Perhaps you, too, could confess likewise.  "I know I need to pray more."  "I've really failed in my relationship with ____."  "I'll admit I'm not a good Christian."  "I know I need to stop _______."

So, if we know we will die and face judgment for our life and we know we aren't where we should be in our spiritual journey, it begs the question: what are we doing about it?

It seems we should live our lives with a sense of urgency, like the man or woman whose doctor has only given him or her weeks to live.  Our time here is so short, maybe even shorter than we might think.  It reminds me of those final days before Christmas.  It's almost December 25!  The company's coming!  I've got to get my act together, clean up the house, get my presents wrapped, trim the tree! 

Well, death and judgment are coming!  I've got to get my spiritual life in order, clean up my soul!

But, when I wake up in the morning, my first thought isn't about really working on that particular bad habit or striving to truly reach out and love that person I'm having trouble being in the same room with.  No, I'm more thinking about what cereal to have and if there are any bagels left in the cupboard.

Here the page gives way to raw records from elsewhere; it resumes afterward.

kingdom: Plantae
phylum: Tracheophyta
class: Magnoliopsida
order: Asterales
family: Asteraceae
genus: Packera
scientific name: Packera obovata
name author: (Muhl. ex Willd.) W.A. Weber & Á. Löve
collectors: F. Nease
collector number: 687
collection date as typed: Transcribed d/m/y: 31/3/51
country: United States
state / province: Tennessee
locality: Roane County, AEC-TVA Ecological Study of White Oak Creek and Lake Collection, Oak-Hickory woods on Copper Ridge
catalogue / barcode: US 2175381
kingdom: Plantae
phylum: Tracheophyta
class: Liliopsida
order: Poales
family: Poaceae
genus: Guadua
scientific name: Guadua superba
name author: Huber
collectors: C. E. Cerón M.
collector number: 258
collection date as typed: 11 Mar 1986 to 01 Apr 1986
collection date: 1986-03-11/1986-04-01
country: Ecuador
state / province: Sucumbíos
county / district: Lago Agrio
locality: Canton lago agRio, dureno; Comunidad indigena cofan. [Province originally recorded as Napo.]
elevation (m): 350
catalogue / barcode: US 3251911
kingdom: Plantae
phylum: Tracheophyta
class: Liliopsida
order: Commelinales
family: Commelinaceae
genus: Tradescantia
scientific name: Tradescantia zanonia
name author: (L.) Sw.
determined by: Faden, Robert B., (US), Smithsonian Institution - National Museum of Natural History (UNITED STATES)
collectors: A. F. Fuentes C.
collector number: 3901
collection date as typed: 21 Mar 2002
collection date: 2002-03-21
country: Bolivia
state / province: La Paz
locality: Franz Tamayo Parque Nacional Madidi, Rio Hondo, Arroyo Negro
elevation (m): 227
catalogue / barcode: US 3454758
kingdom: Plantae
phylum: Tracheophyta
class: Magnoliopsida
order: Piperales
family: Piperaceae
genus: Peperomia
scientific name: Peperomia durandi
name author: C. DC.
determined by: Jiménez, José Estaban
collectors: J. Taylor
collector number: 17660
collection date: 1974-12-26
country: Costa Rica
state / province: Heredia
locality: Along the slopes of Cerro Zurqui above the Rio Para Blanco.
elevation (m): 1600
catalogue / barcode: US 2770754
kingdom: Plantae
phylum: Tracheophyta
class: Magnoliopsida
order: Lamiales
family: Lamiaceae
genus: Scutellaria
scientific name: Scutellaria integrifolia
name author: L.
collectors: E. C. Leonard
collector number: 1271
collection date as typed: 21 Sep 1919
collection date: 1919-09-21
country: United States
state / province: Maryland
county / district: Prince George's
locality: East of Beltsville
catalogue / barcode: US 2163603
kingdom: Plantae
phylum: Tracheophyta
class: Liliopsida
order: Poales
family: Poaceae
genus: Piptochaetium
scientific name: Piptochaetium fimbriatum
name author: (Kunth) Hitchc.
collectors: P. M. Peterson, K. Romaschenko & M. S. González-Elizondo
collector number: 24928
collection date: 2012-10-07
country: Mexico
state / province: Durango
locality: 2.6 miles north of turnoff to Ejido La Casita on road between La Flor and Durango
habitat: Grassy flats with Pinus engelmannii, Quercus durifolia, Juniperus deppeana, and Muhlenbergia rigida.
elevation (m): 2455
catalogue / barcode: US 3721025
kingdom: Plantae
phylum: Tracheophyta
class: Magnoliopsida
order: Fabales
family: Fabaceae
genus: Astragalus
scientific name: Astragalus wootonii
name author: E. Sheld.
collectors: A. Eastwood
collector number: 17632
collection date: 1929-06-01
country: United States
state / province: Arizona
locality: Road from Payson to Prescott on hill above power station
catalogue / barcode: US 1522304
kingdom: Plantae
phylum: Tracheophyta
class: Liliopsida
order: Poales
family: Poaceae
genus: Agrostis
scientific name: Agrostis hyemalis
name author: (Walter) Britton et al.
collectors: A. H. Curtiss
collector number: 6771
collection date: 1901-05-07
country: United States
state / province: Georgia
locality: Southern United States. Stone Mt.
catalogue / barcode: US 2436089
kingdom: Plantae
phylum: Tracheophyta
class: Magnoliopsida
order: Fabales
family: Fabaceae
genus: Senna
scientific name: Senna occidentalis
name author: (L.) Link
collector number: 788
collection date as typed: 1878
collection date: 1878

And here is where this week's vice lies.  This week we're talking about sloth.

Sloth is a spiritual laziness.  It's a lukewarmness about living the Faith.  Living virtue becomes almost repulsive because of the effort it involves.  "Yeah, I know what the Church teaches about so-and-so, but I'm not going to follow all that.  My life's fine the way it is and it's going to take too much effort and cause too much trouble to stir things up and start following such a demanding teaching."

The funny thing about us humans is that, even if we could be happier, we settle for something less because obtaining the greater happiness demands sacrifice, work, and effort.  When offered a bar of Godiva chocolate, we say, "No thanks; I've got my Hershey's."

God offers us eternal happiness in heaven, as long as we cooperate with Him by following His teachings, living virtue, and loving Him and our neighbor.  Sloth creeps in and, oh it's so hard, and thanks so much, but I'd rather not bother.

Regardless of where you find yourself on the spiritual journey, sloth will find you.  Let me share with you my latest combat with sloth: so I try to dedicate 15 minutes each day to time of mental prayer--an opportunity for me to have a heart-to-heart chat with God.  Fifteen minutes shouldn't be so hard, right?  

Well, the best time to do this is during Mary's nap when I naturally can give God my full attention.  It never fails that, as soon as her head hits the pillow, I'm checking my email or looking at Facebook statuses or pinning new recipes on Pinterest.  And if the prayer happens, it happens very last.  Sometimes I run out of time before it can happen at all.

What's the problem, might you ask?  Well, if I'm really thinking about where I am on my spiritual journey today and where I actually need to be...I should be running to pray, to ask God to grant me the strength to love more generously, more fully, more faithfully.  Because, in the ultimate scheme of things, that email or Facebook album aren't going to mean much, but the state of my soul will.

If you were to die today, what's the area of your life that you would be most ashamed for God to see?  

If you know something is wrong and yet you continue to do it...why?  

What if you don't have a tomorrow to make things better?